Thanks for the info, on a serious note, i can't believe fero's grips were like that,although he seems to really thrash the sleeve around.To think that a large percentage of west line dogs have him in their pedigree:-s I started a thread on importance of full mouth grips, he looked confident but for some reason only known to the three wise men he wouldn't grip with a full mouth.
I didn't know that anybody thought knpv dogs had bad grips,the suit is terribly difficult to grip but most of the dogs ive seen still have a full grip.


----------



## Daryl Ehret (Apr 4, 2006)

I had a stud who was a g-grandson of Marko zBZ (an older Marko than the one mentioned above I think). His grips were very full and hard. My disappointment in him as a schutzhund dog, was having less than devout and enthusiastic attention for the handler during obedience routines, than is commonly found among the more "sporty" west german bloodlines. But, I suppose you could say that more attention on the handler lends to less attention towards the dog's surroundings.


----------



## Adi Ibrahimbegovic (Nov 21, 2008)

about what he said of "not believing the hype" is true.

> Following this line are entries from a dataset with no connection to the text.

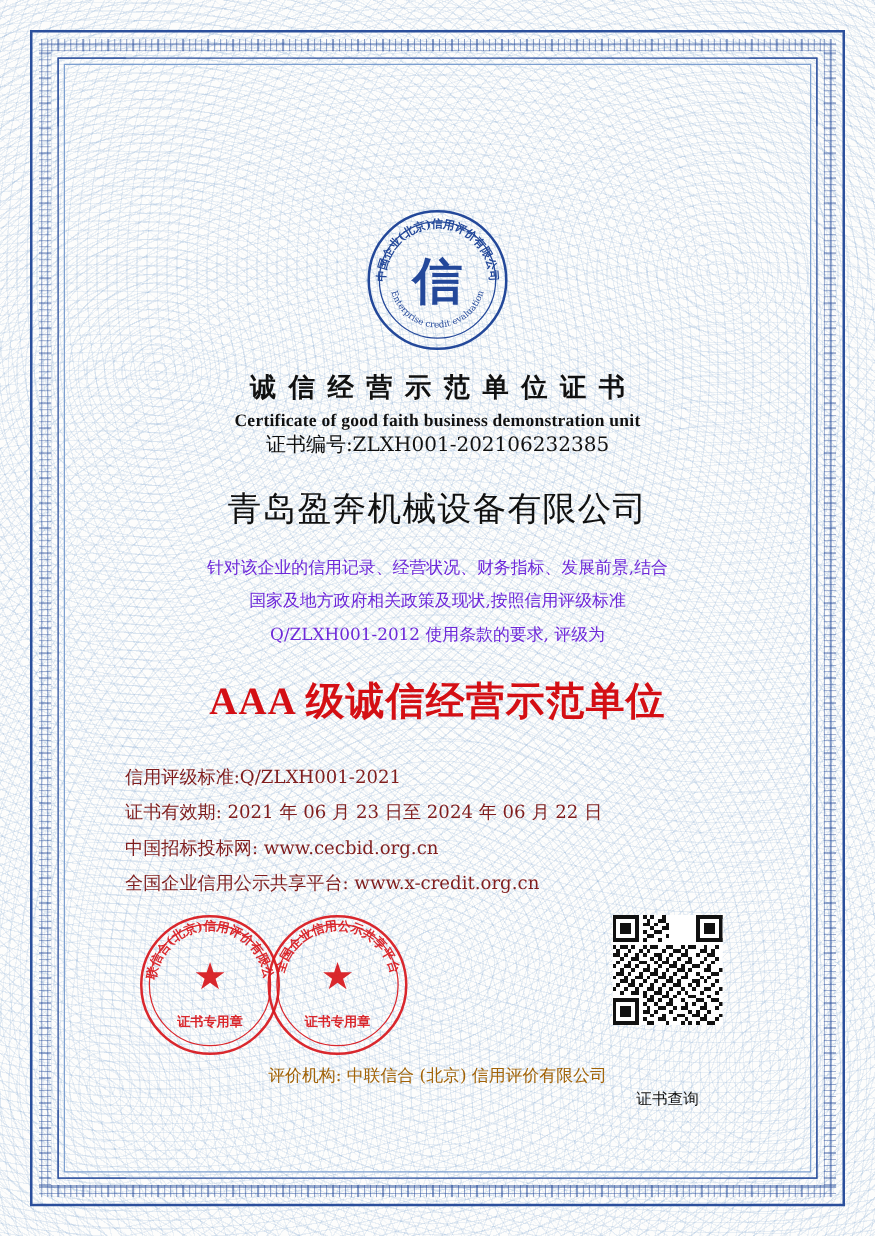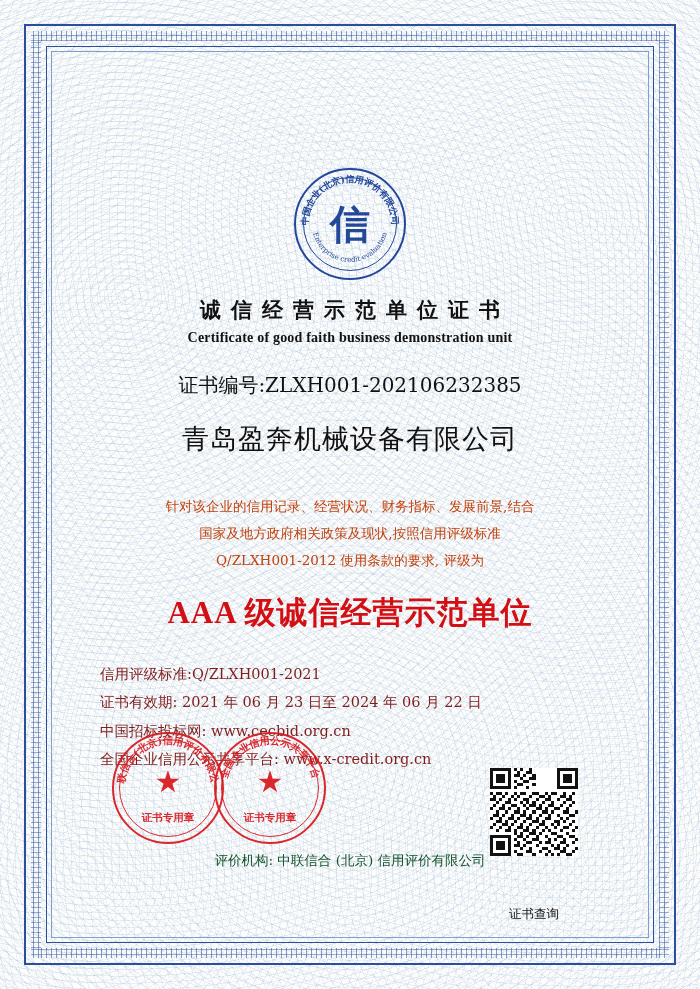--- a/index.html
+++ b/index.html
@@ -148,9 +148,8 @@
     letter-spacing: 0.2px;
   }
   .cert-no {
-    margin-top: 26px;
-    font-family: "DejaVu Serif", serif;
-    font-size: 20px;
+    font-family: "DejaVu Serif", serif;
+    font-size: 16px;
     color: #111111;
   }
   .company {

Here is Fado Karthago, the "legend" found in many , many pedigrees at the wusv world in C.

http://www.youtube.com/watch?v=ROqbeLcIf4Q&feature=related

He got 97 for leaving the helper and circling around? I dunno, that didn't seem all that great to me, but maybe he got it because he was Fado.

His long bite seemed just average nothing special as well.

But, then again, I absolutely LOVED Ink Zotterhund for being a punk, the Russian dog at the world in 2009, so what the hell do I know.


----------



## Christopher Jones (Feb 17, 2009)

Daryl Ehret said:


> I had a stud who was a g-grandson of Marko zBZ (an older Marko than the one mentioned above I think). His grips were very full and hard. My disappointment in him as a schutzhund dog, was having less than devout and enthusiastic attention for the handler during obedience routines, than is commonly found among the more "sporty" west german bloodlines. But, I suppose you could say that more attention on the handler lends to less attention towards the dog's surroundings.


I liked Xarto. We were going to get something from him as we wanted to get as much SNB bloodlines as we could while they were still around.


----------



## Oluwatobi Odunuga (Apr 7, 2010)

http://www.youtube.com/watch?v=OvqZuGjf9XY

This is Chuligan z pohranicni straze on the bitesuit. Very high drive dog.


----------



## Oluwatobi Odunuga (Apr 7, 2010)

http://www.youtube.com/watch?v=xq2k-n4Le4g

I don't get to see dogs like these too often. Another good czech line dog.


----------



## Oluwatobi Odunuga (Apr 7, 2010)

OLD DDR DOGS

http://www.youtube.com/watch?v=ixI-Uzy-YAk

Old czech border patrol dogs

http://www.youtube.com/watch?v=vSj-pYk6Zz8

OLD school training
http://www.youtube.com/watch?v=psDDocxIHEg


----------